Le blocus a considérablement affecté l'économie du pays : la production pétrolière au second semestre de 2013 avait chuté de 1,5 million à 250 000 barils par jours. En 9 mois, les pertes s'élevaient à 14 milliards de dollars. Le ministère du Pétrole a calculé que les recettes des exportations avaient diminué de 83%. Résultat des courses, Tripoli s'est retrouvé incapable de payer le salaire des fonctionnaires, y compris celui des unités armées au service du gouvernement. C'est une menace directe pour la sécurité du pays.

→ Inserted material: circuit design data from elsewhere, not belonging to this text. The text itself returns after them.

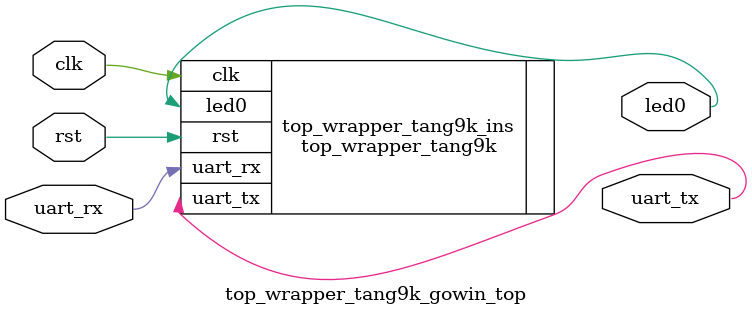
<source format=v>

module top_wrapper_tang9k_gowin_top (
    clk,
    rst,
    uart_rx,
    uart_tx,
    led0
);
input clk;
input rst;
input uart_rx;
output uart_tx;
output led0;
top_wrapper_tang9k top_wrapper_tang9k_ins (
    .clk(clk),
    .rst(rst),
    .uart_rx(uart_rx),
    .uart_tx(uart_tx),
    .led0(led0)
);
endmodule

</source>
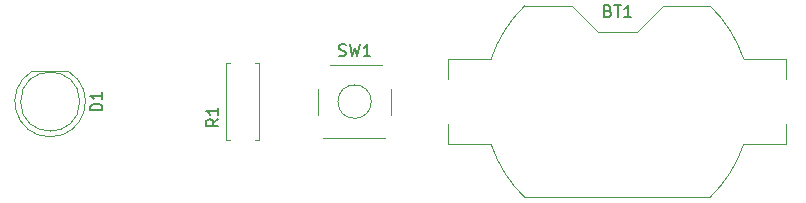
<source format=gto>
%TF.GenerationSoftware,KiCad,Pcbnew,8.0.7*%
%TF.CreationDate,2025-01-23T10:00:33+05:30*%
%TF.ProjectId,LED_Torch,4c45445f-546f-4726-9368-2e6b69636164,1*%
%TF.SameCoordinates,Original*%
%TF.FileFunction,Legend,Top*%
%TF.FilePolarity,Positive*%
%FSLAX46Y46*%
G04 Gerber Fmt 4.6, Leading zero omitted, Abs format (unit mm)*
G04 Created by KiCad (PCBNEW 8.0.7) date 2025-01-23 10:00:33*
%MOMM*%
%LPD*%
G01*
G04 APERTURE LIST*
%ADD10C,0.150000*%
%ADD11C,0.120000*%
G04 APERTURE END LIST*
D10*
X152464285Y-90501009D02*
X152607142Y-90548628D01*
X152607142Y-90548628D02*
X152654761Y-90596247D01*
X152654761Y-90596247D02*
X152702380Y-90691485D01*
X152702380Y-90691485D02*
X152702380Y-90834342D01*
X152702380Y-90834342D02*
X152654761Y-90929580D01*
X152654761Y-90929580D02*
X152607142Y-90977200D01*
X152607142Y-90977200D02*
X152511904Y-91024819D01*
X152511904Y-91024819D02*
X152130952Y-91024819D01*
X152130952Y-91024819D02*
X152130952Y-90024819D01*
X152130952Y-90024819D02*
X152464285Y-90024819D01*
X152464285Y-90024819D02*
X152559523Y-90072438D01*
X152559523Y-90072438D02*
X152607142Y-90120057D01*
X152607142Y-90120057D02*
X152654761Y-90215295D01*
X152654761Y-90215295D02*
X152654761Y-90310533D01*
X152654761Y-90310533D02*
X152607142Y-90405771D01*
X152607142Y-90405771D02*
X152559523Y-90453390D01*
X152559523Y-90453390D02*
X152464285Y-90501009D01*
X152464285Y-90501009D02*
X152130952Y-90501009D01*
X152988095Y-90024819D02*
X153559523Y-90024819D01*
X153273809Y-91024819D02*
X153273809Y-90024819D01*
X154416666Y-91024819D02*
X153845238Y-91024819D01*
X154130952Y-91024819D02*
X154130952Y-90024819D01*
X154130952Y-90024819D02*
X154035714Y-90167676D01*
X154035714Y-90167676D02*
X153940476Y-90262914D01*
X153940476Y-90262914D02*
X153845238Y-90310533D01*
X119454819Y-99666666D02*
X118978628Y-99999999D01*
X119454819Y-100238094D02*
X118454819Y-100238094D01*
X118454819Y-100238094D02*
X118454819Y-99857142D01*
X118454819Y-99857142D02*
X118502438Y-99761904D01*
X118502438Y-99761904D02*
X118550057Y-99714285D01*
X118550057Y-99714285D02*
X118645295Y-99666666D01*
X118645295Y-99666666D02*
X118788152Y-99666666D01*
X118788152Y-99666666D02*
X118883390Y-99714285D01*
X118883390Y-99714285D02*
X118931009Y-99761904D01*
X118931009Y-99761904D02*
X118978628Y-99857142D01*
X118978628Y-99857142D02*
X118978628Y-100238094D01*
X119454819Y-98714285D02*
X119454819Y-99285713D01*
X119454819Y-98999999D02*
X118454819Y-98999999D01*
X118454819Y-98999999D02*
X118597676Y-99095237D01*
X118597676Y-99095237D02*
X118692914Y-99190475D01*
X118692914Y-99190475D02*
X118740533Y-99285713D01*
X109639819Y-98923094D02*
X108639819Y-98923094D01*
X108639819Y-98923094D02*
X108639819Y-98684999D01*
X108639819Y-98684999D02*
X108687438Y-98542142D01*
X108687438Y-98542142D02*
X108782676Y-98446904D01*
X108782676Y-98446904D02*
X108877914Y-98399285D01*
X108877914Y-98399285D02*
X109068390Y-98351666D01*
X109068390Y-98351666D02*
X109211247Y-98351666D01*
X109211247Y-98351666D02*
X109401723Y-98399285D01*
X109401723Y-98399285D02*
X109496961Y-98446904D01*
X109496961Y-98446904D02*
X109592200Y-98542142D01*
X109592200Y-98542142D02*
X109639819Y-98684999D01*
X109639819Y-98684999D02*
X109639819Y-98923094D01*
X109639819Y-97399285D02*
X109639819Y-97970713D01*
X109639819Y-97684999D02*
X108639819Y-97684999D01*
X108639819Y-97684999D02*
X108782676Y-97780237D01*
X108782676Y-97780237D02*
X108877914Y-97875475D01*
X108877914Y-97875475D02*
X108925533Y-97970713D01*
X129666667Y-94297200D02*
X129809524Y-94344819D01*
X129809524Y-94344819D02*
X130047619Y-94344819D01*
X130047619Y-94344819D02*
X130142857Y-94297200D01*
X130142857Y-94297200D02*
X130190476Y-94249580D01*
X130190476Y-94249580D02*
X130238095Y-94154342D01*
X130238095Y-94154342D02*
X130238095Y-94059104D01*
X130238095Y-94059104D02*
X130190476Y-93963866D01*
X130190476Y-93963866D02*
X130142857Y-93916247D01*
X130142857Y-93916247D02*
X130047619Y-93868628D01*
X130047619Y-93868628D02*
X129857143Y-93821009D01*
X129857143Y-93821009D02*
X129761905Y-93773390D01*
X129761905Y-93773390D02*
X129714286Y-93725771D01*
X129714286Y-93725771D02*
X129666667Y-93630533D01*
X129666667Y-93630533D02*
X129666667Y-93535295D01*
X129666667Y-93535295D02*
X129714286Y-93440057D01*
X129714286Y-93440057D02*
X129761905Y-93392438D01*
X129761905Y-93392438D02*
X129857143Y-93344819D01*
X129857143Y-93344819D02*
X130095238Y-93344819D01*
X130095238Y-93344819D02*
X130238095Y-93392438D01*
X130571429Y-93344819D02*
X130809524Y-94344819D01*
X130809524Y-94344819D02*
X131000000Y-93630533D01*
X131000000Y-93630533D02*
X131190476Y-94344819D01*
X131190476Y-94344819D02*
X131428572Y-93344819D01*
X132333333Y-94344819D02*
X131761905Y-94344819D01*
X132047619Y-94344819D02*
X132047619Y-93344819D01*
X132047619Y-93344819D02*
X131952381Y-93487676D01*
X131952381Y-93487676D02*
X131857143Y-93582914D01*
X131857143Y-93582914D02*
X131761905Y-93630533D01*
D11*
%TO.C,BT1*%
X138940000Y-94580000D02*
X142558000Y-94580000D01*
X138940000Y-96290000D02*
X138940000Y-94580000D01*
X138940000Y-100090000D02*
X138940000Y-101800000D01*
X142558000Y-101800000D02*
X138940000Y-101800000D01*
X145402700Y-90080000D02*
X149390000Y-90080000D01*
X151590000Y-92280000D02*
X149390000Y-90080000D01*
X151590000Y-92280000D02*
X154910000Y-92280000D01*
X154910000Y-92280000D02*
X157110000Y-90080000D01*
X157110000Y-90080000D02*
X161097300Y-90080000D01*
X161097300Y-106300000D02*
X145402700Y-106300000D01*
X163942000Y-94580000D02*
X167560000Y-94580000D01*
X167560000Y-96290000D02*
X167560000Y-94580000D01*
X167560000Y-100090000D02*
X167560000Y-101800000D01*
X167560000Y-101800000D02*
X163942000Y-101800000D01*
X142558000Y-94580000D02*
G75*
G02*
X145404629Y-90078211I10692020J-3610012D01*
G01*
X145404629Y-106301789D02*
G75*
G02*
X142558000Y-101800000I7845371J8111789D01*
G01*
X161095371Y-90078211D02*
G75*
G02*
X163942000Y-94580000I-7845366J-8111785D01*
G01*
X163942000Y-101800000D02*
G75*
G02*
X161095372Y-106301790I-10692020J3610010D01*
G01*
%TO.C,R1*%
X120130000Y-94920000D02*
X120460000Y-94920000D01*
X120130000Y-101460000D02*
X120130000Y-94920000D01*
X120460000Y-101460000D02*
X120130000Y-101460000D01*
X122540000Y-101460000D02*
X122870000Y-101460000D01*
X122870000Y-94920000D02*
X122540000Y-94920000D01*
X122870000Y-101460000D02*
X122870000Y-94920000D01*
%TO.C,D1*%
X106770000Y-95625000D02*
X103680000Y-95625000D01*
X105224952Y-101175000D02*
G75*
G02*
X103680170Y-95625000I48J2990000D01*
G01*
X106769830Y-95625000D02*
G75*
G02*
X105225048Y-101175000I-1544830J-2560000D01*
G01*
X107725000Y-98185000D02*
G75*
G02*
X102725000Y-98185000I-2500000J0D01*
G01*
X102725000Y-98185000D02*
G75*
G02*
X107725000Y-98185000I2500000J0D01*
G01*
%TO.C,SW1*%
X127880000Y-99340000D02*
X127880000Y-97140000D01*
X128350000Y-101310000D02*
X133550000Y-101310000D01*
X128950000Y-95070000D02*
X133350000Y-95070000D01*
X134120000Y-97140000D02*
X134120000Y-99340000D01*
X132414214Y-98190000D02*
G75*
G02*
X129585786Y-98190000I-1414214J0D01*
G01*
X129585786Y-98190000D02*
G75*
G02*
X132414214Y-98190000I1414214J0D01*
G01*
%TD*%
M02*

</source>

Les autorités libyennes ne parviennent pas à maîtriser les anti-kadhafistes armés alors que les procès des kadhafistes se succèdent. 38 hommes proches de l'ancien régime ont comparu hier devant le tribunal, répondant d’accusations de corruption, abus de pouvoir, meurtres, vols, détournements, sabotages, etc. Sur le banc des accusés figuraient Seïf al-Islam Kadhafi et Saadi Kadhafi, les fils de l'ex-dirigeant, ainsi qu'Abdallah al-Senoussi, ex-chef des services de renseignement, et Abdoul Ati al-Obeidi, ex-ministre des Affaires étrangères. La Cour pénale internationale avait demandé à la Libye l'extradition des fils Kadhafi à la Haye mais n'a pas suffisamment insisté. Car il ne faut pas compter sur l'objectivité du tribunal de Tripoli.